BEGIN Study material

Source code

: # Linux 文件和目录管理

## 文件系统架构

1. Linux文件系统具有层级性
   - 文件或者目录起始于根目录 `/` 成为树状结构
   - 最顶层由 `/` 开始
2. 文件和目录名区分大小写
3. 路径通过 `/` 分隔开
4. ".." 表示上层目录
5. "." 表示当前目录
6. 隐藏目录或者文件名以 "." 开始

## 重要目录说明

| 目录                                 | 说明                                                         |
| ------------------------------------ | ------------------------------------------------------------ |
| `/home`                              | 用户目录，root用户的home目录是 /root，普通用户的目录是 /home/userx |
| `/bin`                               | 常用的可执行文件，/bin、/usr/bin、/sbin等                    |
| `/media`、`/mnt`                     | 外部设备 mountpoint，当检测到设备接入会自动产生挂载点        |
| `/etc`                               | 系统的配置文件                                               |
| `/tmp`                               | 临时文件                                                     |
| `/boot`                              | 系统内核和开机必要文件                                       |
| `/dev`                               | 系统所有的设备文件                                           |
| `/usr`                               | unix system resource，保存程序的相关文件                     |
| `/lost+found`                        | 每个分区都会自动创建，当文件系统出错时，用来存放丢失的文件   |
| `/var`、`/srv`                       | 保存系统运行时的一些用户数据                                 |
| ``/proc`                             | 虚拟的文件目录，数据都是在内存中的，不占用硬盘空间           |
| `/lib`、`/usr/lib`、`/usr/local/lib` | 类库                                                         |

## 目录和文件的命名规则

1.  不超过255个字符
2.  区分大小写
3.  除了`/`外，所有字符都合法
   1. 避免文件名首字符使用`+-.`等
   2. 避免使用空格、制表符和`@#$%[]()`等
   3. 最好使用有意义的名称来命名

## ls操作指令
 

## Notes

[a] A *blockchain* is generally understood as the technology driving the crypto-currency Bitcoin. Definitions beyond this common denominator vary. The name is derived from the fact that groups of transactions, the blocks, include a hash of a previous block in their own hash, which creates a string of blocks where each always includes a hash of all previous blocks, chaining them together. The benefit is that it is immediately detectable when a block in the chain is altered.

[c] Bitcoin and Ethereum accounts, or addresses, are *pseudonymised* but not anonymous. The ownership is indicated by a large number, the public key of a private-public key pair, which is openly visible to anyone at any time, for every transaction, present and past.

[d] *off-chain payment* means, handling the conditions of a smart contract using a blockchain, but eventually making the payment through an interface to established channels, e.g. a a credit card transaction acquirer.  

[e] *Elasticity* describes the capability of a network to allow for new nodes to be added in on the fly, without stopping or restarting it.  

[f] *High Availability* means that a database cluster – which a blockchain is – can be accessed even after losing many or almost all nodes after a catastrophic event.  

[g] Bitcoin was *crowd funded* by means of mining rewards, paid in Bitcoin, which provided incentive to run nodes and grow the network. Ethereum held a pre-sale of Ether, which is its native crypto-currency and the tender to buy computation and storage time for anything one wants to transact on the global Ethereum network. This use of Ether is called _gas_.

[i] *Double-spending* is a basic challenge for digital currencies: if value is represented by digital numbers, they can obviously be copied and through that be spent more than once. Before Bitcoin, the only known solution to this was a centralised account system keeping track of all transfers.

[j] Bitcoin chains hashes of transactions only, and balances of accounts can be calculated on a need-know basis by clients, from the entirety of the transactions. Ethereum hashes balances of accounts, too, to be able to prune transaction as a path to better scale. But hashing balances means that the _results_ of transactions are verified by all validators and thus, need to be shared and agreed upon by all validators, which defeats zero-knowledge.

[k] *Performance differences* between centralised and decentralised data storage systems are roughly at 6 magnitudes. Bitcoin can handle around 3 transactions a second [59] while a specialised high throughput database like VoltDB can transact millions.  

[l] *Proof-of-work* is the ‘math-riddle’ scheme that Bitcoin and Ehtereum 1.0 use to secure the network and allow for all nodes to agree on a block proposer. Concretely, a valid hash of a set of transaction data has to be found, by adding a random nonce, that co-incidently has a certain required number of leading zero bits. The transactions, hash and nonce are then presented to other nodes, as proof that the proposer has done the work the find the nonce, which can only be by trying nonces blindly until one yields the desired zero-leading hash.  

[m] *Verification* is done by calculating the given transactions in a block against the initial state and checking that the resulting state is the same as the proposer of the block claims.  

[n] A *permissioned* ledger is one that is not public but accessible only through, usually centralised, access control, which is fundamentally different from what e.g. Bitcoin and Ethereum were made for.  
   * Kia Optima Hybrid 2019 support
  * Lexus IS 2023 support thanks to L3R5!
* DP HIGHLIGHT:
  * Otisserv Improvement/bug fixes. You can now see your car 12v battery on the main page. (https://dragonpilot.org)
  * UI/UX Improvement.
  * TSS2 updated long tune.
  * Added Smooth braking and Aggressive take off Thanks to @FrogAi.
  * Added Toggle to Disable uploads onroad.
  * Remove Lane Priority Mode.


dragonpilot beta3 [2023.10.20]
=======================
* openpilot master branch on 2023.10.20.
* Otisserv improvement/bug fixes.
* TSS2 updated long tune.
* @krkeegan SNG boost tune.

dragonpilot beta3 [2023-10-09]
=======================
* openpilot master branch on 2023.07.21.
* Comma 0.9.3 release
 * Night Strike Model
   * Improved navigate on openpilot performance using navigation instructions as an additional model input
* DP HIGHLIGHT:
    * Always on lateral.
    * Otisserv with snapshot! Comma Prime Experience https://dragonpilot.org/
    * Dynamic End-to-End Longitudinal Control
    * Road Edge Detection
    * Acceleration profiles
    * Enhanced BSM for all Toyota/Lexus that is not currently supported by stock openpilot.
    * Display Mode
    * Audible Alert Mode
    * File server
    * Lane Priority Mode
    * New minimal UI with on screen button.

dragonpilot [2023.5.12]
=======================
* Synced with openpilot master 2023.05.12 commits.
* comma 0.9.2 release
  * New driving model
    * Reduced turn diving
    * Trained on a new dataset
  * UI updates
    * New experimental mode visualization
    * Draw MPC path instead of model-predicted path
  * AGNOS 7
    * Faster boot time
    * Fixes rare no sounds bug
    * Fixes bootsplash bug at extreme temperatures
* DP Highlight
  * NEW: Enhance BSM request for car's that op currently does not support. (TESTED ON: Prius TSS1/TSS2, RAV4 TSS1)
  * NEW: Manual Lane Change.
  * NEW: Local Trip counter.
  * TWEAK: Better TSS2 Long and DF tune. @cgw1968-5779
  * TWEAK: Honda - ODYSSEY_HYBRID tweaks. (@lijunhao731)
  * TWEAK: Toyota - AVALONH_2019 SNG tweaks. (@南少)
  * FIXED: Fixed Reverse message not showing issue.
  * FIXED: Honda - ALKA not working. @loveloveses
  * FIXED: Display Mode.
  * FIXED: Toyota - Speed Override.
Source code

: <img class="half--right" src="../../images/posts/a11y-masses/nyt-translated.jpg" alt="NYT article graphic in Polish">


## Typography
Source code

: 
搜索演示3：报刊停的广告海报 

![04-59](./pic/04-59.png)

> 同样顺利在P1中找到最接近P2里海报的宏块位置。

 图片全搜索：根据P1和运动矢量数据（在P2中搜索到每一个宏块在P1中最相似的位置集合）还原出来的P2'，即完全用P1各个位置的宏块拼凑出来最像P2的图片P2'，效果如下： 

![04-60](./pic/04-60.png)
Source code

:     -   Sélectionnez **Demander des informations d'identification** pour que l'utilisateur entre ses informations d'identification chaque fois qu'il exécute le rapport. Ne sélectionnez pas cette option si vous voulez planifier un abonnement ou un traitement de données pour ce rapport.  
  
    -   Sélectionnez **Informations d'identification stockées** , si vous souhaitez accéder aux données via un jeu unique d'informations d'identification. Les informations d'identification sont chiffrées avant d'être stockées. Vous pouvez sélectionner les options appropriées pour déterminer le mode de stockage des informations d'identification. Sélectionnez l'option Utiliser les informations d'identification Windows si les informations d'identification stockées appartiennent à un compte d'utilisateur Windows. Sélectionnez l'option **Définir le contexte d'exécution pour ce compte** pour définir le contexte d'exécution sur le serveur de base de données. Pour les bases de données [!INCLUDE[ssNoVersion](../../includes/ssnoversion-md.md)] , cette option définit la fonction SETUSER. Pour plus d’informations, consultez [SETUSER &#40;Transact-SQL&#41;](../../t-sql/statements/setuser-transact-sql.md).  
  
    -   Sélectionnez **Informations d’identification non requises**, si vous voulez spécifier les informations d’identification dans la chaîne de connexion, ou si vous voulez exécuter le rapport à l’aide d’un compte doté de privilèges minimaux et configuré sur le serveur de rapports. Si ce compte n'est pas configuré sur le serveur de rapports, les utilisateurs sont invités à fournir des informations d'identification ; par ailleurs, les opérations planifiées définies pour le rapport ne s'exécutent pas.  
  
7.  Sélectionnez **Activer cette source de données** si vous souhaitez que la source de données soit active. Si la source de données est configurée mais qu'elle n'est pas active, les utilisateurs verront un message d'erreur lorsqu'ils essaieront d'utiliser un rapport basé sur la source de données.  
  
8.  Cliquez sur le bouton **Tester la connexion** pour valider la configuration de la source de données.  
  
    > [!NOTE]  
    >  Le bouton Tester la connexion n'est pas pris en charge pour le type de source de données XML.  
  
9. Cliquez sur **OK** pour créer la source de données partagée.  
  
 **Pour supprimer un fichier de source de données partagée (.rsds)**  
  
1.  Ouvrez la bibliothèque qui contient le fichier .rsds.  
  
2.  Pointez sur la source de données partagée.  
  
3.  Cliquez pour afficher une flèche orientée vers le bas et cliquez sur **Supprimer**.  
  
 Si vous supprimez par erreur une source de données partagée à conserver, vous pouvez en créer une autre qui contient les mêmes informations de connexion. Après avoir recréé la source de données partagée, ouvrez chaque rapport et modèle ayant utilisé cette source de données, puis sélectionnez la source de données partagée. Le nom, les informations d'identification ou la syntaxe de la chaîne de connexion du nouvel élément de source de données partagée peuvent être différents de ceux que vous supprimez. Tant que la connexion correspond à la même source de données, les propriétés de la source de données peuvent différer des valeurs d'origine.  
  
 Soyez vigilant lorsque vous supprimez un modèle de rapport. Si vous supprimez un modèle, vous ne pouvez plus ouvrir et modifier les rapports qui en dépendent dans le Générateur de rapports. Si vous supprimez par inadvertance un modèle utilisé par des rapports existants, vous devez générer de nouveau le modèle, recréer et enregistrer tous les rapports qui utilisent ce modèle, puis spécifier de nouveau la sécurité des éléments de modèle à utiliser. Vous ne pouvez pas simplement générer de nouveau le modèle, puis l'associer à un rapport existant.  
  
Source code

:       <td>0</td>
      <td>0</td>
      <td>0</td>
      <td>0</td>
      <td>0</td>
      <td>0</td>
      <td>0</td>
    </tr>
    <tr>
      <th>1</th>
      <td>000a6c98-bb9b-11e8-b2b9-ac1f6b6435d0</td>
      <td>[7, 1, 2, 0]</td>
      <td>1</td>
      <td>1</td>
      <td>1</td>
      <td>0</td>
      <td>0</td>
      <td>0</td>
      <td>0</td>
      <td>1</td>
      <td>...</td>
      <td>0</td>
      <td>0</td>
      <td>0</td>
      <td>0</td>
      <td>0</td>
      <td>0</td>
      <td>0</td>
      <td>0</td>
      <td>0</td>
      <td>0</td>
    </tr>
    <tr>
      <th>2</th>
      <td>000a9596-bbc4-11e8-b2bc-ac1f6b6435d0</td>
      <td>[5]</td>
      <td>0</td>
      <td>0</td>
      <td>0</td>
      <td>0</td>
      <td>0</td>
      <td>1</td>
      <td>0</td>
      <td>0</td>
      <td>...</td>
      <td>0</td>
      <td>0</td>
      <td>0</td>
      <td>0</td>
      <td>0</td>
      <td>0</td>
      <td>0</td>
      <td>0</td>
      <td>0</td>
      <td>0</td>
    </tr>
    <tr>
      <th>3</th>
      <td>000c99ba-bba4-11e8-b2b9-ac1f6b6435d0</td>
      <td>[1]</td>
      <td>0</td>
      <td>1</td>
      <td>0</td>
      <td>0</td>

END Study material

=== Problem details ===
Return each line of the listing that holds the string "done".

=== Task response ===
[l] *Proof-of-work* is the ‘math-riddle’ scheme that Bitcoin and Ehtereum 1.0 use to secure the network and allow for all nodes to agree on a block proposer. Concretely, a valid hash of a set of transaction data has to be found, by adding a random nonce, that co-incidently has a certain required number of leading zero bits. The transactions, hash and nonce are then presented to other nodes, as proof that the proposer has done the work the find the nonce, which can only be by trying nonces blindly until one yields the desired zero-leading hash.  
[m] *Verification* is done by calculating the given transactions in a block against the initial state and checking that the resulting state is the same as the proposer of the block claims.  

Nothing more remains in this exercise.